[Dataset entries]
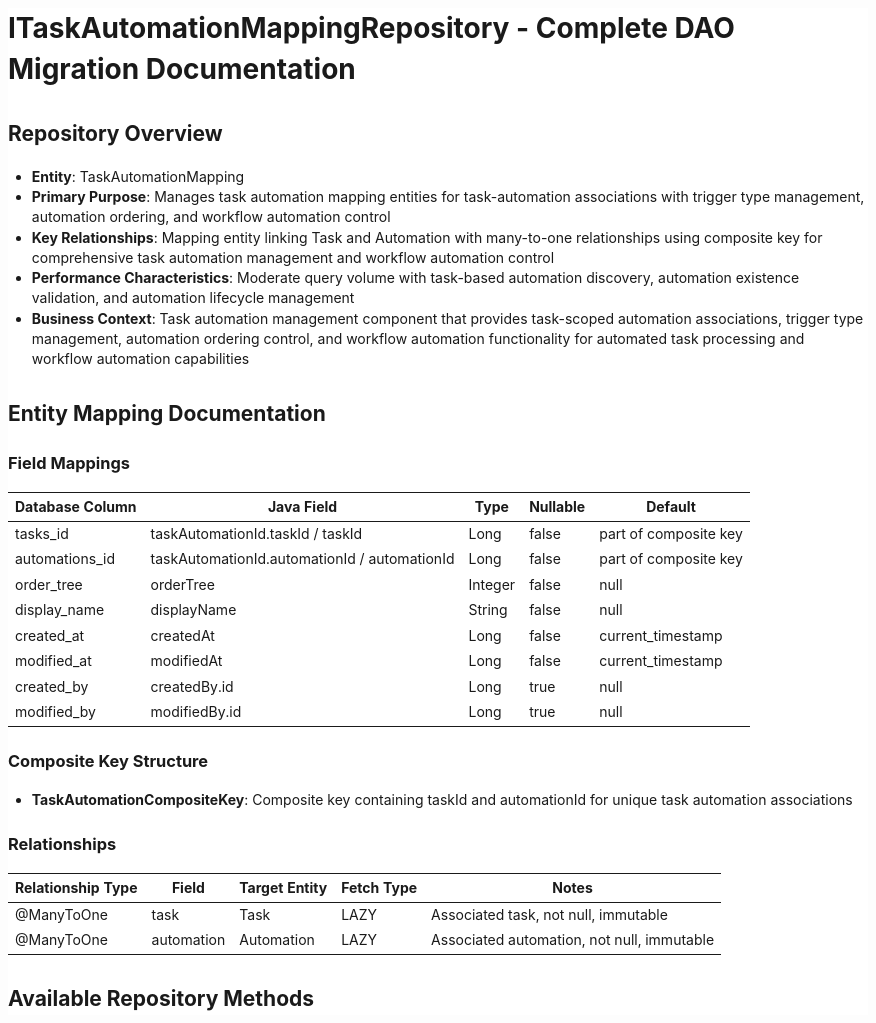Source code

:# ITaskAutomationMappingRepository - Complete DAO Migration Documentation

## Repository Overview
- **Entity**: TaskAutomationMapping
- **Primary Purpose**: Manages task automation mapping entities for task-automation associations with trigger type management, automation ordering, and workflow automation control
- **Key Relationships**: Mapping entity linking Task and Automation with many-to-one relationships using composite key for comprehensive task automation management and workflow automation control
- **Performance Characteristics**: Moderate query volume with task-based automation discovery, automation existence validation, and automation lifecycle management
- **Business Context**: Task automation management component that provides task-scoped automation associations, trigger type management, automation ordering control, and workflow automation functionality for automated task processing and workflow automation capabilities

## Entity Mapping Documentation

### Field Mappings

| Database Column | Java Field | Type | Nullable | Default |
|---|---|---|---|---|
| tasks_id | taskAutomationId.taskId / taskId | Long | false | part of composite key |
| automations_id | taskAutomationId.automationId / automationId | Long | false | part of composite key |
| order_tree | orderTree | Integer | false | null |
| display_name | displayName | String | false | null |
| created_at | createdAt | Long | false | current_timestamp |
| modified_at | modifiedAt | Long | false | current_timestamp |
| created_by | createdBy.id | Long | true | null |
| modified_by | modifiedBy.id | Long | true | null |

### Composite Key Structure
- **TaskAutomationCompositeKey**: Composite key containing taskId and automationId for unique task automation associations

### Relationships

| Relationship Type | Field | Target Entity | Fetch Type | Notes |
|---|---|---|---|---|
| @ManyToOne | task | Task | LAZY | Associated task, not null, immutable |
| @ManyToOne | automation | Automation | LAZY | Associated automation, not null, immutable |

## Available Repository Methods
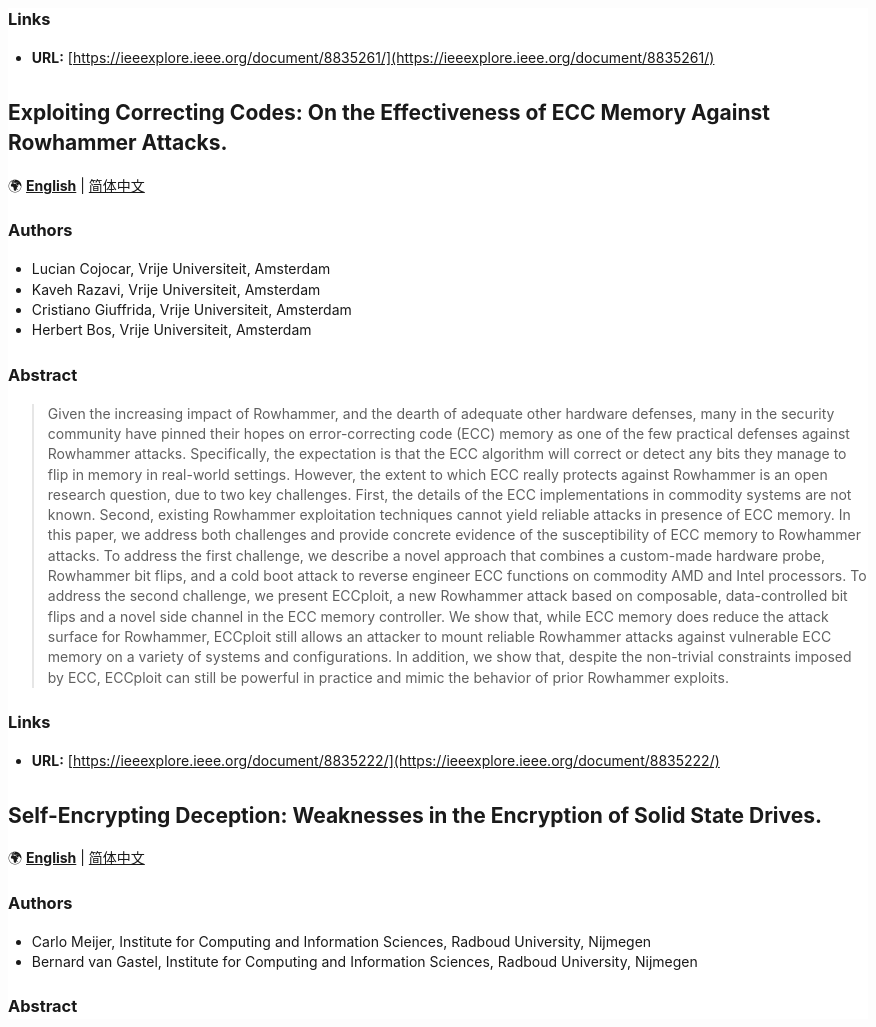 ### Links
- **URL:** [https://ieeexplore.ieee.org/document/8835261/](https://ieeexplore.ieee.org/document/8835261/)
## Exploiting Correcting Codes: On the Effectiveness of ECC Memory Against Rowhammer Attacks.
🌍 **[English](../../../docs/en/IEEE%20Symposium%20on%20Security%20and%20Privacy/IEEE%20Symposium%20on%20Security%20and%20Privacy%202019.md#exploiting-correcting-codes-on-the-effectiveness-of-ecc-memory-against-rowhammer-attacks)** | [简体中文](../../../docs/zh-CN/IEEE%20Symposium%20on%20Security%20and%20Privacy/IEEE%20Symposium%20on%20Security%20and%20Privacy%202019.md#exploiting-correcting-codes-on-the-effectiveness-of-ecc-memory-against-rowhammer-attacks)
### Authors
* Lucian Cojocar, Vrije Universiteit, Amsterdam
* Kaveh Razavi, Vrije Universiteit, Amsterdam
* Cristiano Giuffrida, Vrije Universiteit, Amsterdam
* Herbert Bos, Vrije Universiteit, Amsterdam
### Abstract
> Given the increasing impact of Rowhammer, and the dearth of adequate other hardware defenses, many in the security community have pinned their hopes on error-correcting code (ECC) memory as one of the few practical defenses against Rowhammer attacks. Specifically, the expectation is that the ECC algorithm will correct or detect any bits they manage to flip in memory in real-world settings. However, the extent to which ECC really protects against Rowhammer is an open research question, due to two key challenges. First, the details of the ECC implementations in commodity systems are not known. Second, existing Rowhammer exploitation techniques cannot yield reliable attacks in presence of ECC memory. In this paper, we address both challenges and provide concrete evidence of the susceptibility of ECC memory to Rowhammer attacks. To address the first challenge, we describe a novel approach that combines a custom-made hardware probe, Rowhammer bit flips, and a cold boot attack to reverse engineer ECC functions on commodity AMD and Intel processors. To address the second challenge, we present ECCploit, a new Rowhammer attack based on composable, data-controlled bit flips and a novel side channel in the ECC memory controller. We show that, while ECC memory does reduce the attack surface for Rowhammer, ECCploit still allows an attacker to mount reliable Rowhammer attacks against vulnerable ECC memory on a variety of systems and configurations. In addition, we show that, despite the non-trivial constraints imposed by ECC, ECCploit can still be powerful in practice and mimic the behavior of prior Rowhammer exploits.

### Links
- **URL:** [https://ieeexplore.ieee.org/document/8835222/](https://ieeexplore.ieee.org/document/8835222/)
## Self-Encrypting Deception: Weaknesses in the Encryption of Solid State Drives.
🌍 **[English](../../../docs/en/IEEE%20Symposium%20on%20Security%20and%20Privacy/IEEE%20Symposium%20on%20Security%20and%20Privacy%202019.md#self-encrypting-deception-weaknesses-in-the-encryption-of-solid-state-drives)** | [简体中文](../../../docs/zh-CN/IEEE%20Symposium%20on%20Security%20and%20Privacy/IEEE%20Symposium%20on%20Security%20and%20Privacy%202019.md#self-encrypting-deception-weaknesses-in-the-encryption-of-solid-state-drives)
### Authors
* Carlo Meijer, Institute for Computing and Information Sciences, Radboud University, Nijmegen
* Bernard van Gastel, Institute for Computing and Information Sciences, Radboud University, Nijmegen
### Abstract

* [ACTIVITY] In the data above, retype exactly and only the lines between the one holding "### Field Mappings" and the one holding "automations_id | taskAutomationId.automationId", inclusive.

* [ANSWER FOR THE TASK]
### Field Mappings

| Database Column | Java Field | Type | Nullable | Default |
|---|---|---|---|---|
| tasks_id | taskAutomationId.taskId / taskId | Long | false | part of composite key |
| automations_id | taskAutomationId.automationId / automationId | Long | false | part of composite key |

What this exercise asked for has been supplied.